» **Try it**
In the entries below, find the line with "Sturmschäden – Kommt die" and the line with "proiectul de lege pent"; give again those lines and every line between them, exactly.

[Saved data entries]

● ● ● ●

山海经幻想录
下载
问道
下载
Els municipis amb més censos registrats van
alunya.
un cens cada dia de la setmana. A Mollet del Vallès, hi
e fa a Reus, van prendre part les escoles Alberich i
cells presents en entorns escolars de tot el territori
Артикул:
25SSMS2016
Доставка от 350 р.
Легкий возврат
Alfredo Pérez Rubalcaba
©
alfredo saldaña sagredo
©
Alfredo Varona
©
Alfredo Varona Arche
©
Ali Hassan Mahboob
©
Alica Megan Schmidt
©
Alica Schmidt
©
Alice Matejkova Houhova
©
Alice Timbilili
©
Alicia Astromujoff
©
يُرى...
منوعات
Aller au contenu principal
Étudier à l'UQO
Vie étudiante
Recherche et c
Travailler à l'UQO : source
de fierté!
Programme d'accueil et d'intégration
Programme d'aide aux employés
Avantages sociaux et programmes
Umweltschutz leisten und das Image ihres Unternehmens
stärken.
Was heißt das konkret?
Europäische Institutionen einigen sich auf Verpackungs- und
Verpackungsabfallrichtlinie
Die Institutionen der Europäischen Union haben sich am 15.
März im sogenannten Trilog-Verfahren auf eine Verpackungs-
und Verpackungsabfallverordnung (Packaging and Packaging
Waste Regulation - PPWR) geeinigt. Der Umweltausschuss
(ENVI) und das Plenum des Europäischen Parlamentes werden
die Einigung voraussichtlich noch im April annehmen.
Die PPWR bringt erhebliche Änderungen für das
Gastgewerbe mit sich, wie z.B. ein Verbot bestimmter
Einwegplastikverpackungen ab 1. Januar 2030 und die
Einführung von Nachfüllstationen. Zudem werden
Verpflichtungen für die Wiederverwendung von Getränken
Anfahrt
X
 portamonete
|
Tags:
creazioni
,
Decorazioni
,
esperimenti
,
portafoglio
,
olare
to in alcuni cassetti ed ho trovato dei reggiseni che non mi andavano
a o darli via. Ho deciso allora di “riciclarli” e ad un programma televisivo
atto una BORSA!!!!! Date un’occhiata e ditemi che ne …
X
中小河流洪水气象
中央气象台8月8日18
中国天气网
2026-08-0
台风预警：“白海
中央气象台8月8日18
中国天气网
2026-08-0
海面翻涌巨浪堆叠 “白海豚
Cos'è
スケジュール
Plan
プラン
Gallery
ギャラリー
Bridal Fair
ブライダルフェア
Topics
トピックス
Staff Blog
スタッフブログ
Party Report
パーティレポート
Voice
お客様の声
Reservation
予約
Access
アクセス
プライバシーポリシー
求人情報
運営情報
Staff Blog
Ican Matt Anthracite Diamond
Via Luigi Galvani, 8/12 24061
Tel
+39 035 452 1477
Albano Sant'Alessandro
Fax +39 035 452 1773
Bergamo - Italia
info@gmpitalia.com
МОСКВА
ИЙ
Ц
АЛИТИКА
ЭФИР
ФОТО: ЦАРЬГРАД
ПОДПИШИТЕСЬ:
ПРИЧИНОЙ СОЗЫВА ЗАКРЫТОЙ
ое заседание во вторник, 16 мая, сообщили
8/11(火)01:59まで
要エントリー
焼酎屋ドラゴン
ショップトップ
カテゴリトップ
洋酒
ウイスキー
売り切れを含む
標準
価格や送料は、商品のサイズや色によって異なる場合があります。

● ● ● ●

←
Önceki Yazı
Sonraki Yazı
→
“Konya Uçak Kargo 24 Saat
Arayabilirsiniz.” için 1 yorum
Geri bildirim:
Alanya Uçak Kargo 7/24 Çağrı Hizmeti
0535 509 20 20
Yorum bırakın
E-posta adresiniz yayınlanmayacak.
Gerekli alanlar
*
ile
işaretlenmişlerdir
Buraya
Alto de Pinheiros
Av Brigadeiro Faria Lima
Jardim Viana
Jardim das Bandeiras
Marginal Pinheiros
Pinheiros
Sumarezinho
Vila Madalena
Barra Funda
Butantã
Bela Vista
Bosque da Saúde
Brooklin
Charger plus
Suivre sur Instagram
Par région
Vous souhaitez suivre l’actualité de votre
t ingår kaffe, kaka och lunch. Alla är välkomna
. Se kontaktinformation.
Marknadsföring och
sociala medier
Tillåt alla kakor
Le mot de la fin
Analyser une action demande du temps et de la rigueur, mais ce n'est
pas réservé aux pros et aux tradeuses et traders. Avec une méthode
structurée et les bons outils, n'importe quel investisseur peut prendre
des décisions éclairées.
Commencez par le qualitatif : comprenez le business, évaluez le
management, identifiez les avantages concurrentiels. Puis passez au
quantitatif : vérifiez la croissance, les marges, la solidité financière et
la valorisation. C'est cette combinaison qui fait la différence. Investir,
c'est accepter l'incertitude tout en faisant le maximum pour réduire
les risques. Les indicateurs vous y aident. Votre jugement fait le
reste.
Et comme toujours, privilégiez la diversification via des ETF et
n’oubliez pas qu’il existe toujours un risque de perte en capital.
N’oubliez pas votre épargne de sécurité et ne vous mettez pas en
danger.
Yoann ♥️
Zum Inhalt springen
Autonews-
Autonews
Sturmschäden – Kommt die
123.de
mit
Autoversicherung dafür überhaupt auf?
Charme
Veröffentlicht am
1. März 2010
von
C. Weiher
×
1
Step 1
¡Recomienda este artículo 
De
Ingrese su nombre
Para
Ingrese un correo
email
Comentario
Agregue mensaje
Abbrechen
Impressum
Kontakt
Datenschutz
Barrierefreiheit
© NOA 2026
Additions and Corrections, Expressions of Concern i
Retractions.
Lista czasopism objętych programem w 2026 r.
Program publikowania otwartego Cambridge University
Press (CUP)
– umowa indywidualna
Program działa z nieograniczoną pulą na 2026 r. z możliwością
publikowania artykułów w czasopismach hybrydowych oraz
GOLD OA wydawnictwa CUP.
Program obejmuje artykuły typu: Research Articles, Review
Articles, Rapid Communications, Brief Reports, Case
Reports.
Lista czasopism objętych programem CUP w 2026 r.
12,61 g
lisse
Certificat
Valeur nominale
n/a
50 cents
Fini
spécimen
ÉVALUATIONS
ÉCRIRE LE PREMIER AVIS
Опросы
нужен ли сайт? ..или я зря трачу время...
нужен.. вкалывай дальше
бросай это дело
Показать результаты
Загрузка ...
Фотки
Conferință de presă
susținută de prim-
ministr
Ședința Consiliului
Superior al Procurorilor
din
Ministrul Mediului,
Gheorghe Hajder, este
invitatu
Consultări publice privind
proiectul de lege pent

● ● ● ●

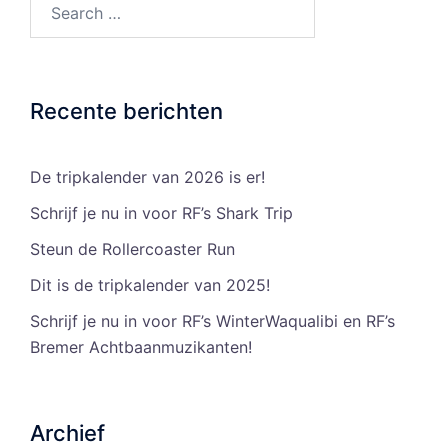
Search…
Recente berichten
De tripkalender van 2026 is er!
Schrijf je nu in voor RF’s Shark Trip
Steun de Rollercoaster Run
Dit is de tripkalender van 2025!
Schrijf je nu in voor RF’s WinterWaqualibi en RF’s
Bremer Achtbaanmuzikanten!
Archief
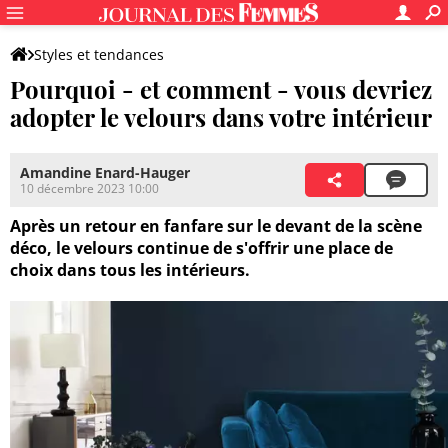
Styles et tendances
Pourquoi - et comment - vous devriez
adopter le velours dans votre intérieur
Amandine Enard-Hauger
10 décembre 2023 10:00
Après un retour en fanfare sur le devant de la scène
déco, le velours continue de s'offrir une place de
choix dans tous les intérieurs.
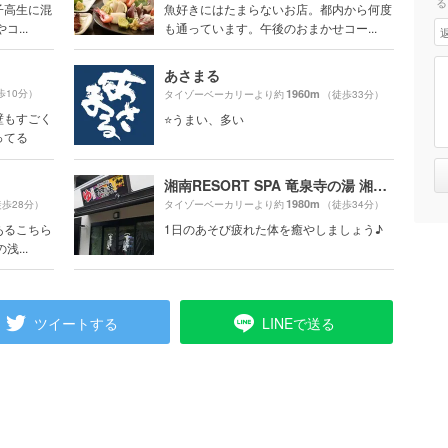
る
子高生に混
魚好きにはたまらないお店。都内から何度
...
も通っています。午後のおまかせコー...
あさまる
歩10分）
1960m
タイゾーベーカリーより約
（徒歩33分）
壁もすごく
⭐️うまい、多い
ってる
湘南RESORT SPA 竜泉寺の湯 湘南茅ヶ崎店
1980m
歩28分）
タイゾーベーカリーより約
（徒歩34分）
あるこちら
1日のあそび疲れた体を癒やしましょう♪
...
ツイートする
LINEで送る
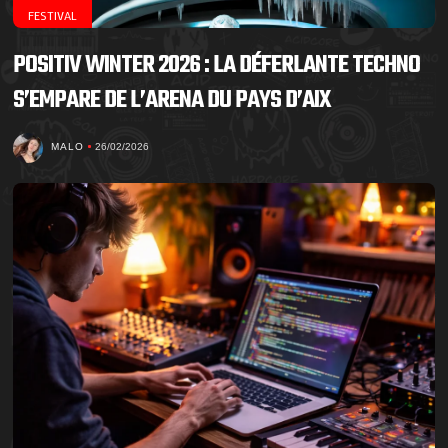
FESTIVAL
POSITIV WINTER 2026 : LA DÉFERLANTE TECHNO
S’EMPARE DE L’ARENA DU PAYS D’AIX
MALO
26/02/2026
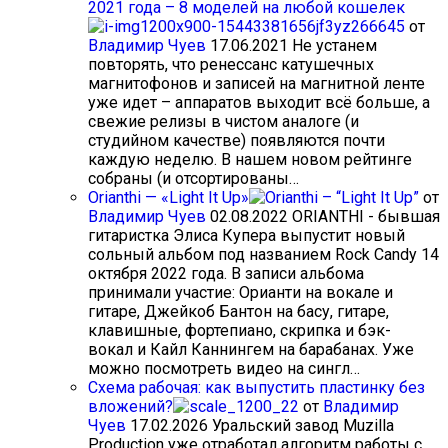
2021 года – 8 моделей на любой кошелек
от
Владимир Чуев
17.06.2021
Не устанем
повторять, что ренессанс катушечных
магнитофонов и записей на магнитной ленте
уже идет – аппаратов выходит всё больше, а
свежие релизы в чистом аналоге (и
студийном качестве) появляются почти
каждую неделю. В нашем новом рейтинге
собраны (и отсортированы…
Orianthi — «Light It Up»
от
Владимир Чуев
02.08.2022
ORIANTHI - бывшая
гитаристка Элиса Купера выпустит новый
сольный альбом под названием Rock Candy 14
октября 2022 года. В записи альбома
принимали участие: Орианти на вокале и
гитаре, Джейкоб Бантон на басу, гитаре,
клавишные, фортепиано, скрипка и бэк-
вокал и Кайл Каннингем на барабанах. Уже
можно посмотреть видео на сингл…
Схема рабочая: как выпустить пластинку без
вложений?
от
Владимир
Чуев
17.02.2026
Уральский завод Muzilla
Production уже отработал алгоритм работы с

● ● ● ●

» **Task result**
Sturmschäden – Kommt die
123.de
mit
Autoversicherung dafür überhaupt auf?
Charme
Veröffentlicht am
1. März 2010
von
C. Weiher
×
1
Step 1
¡Recomienda este artículo 
De
Ingrese su nombre
Para
Ingrese un correo
email
Comentario
Agregue mensaje
Abbrechen
Impressum
Kontakt
Datenschutz
Barrierefreiheit
© NOA 2026
Additions and Corrections, Expressions of Concern i
Retractions.
Lista czasopism objętych programem w 2026 r.
Program publikowania otwartego Cambridge University
Press (CUP)
– umowa indywidualna
Program działa z nieograniczoną pulą na 2026 r. z możliwością
publikowania artykułów w czasopismach hybrydowych oraz
GOLD OA wydawnictwa CUP.
Program obejmuje artykuły typu: Research Articles, Review
Articles, Rapid Communications, Brief Reports, Case
Reports.
Lista czasopism objętych programem CUP w 2026 r.
12,61 g
lisse
Certificat
Valeur nominale
n/a
50 cents
Fini
spécimen
ÉVALUATIONS
ÉCRIRE LE PREMIER AVIS
Опросы
нужен ли сайт? ..или я зря трачу время...
нужен.. вкалывай дальше
бросай это дело
Показать результаты
Загрузка ...
Фотки
Conferință de presă
susținută de prim-
ministr
Ședința Consiliului
Superior al Procurorilor
din
Ministrul Mediului,
Gheorghe Hajder, este
invitatu
Consultări publice privind
proiectul de lege pent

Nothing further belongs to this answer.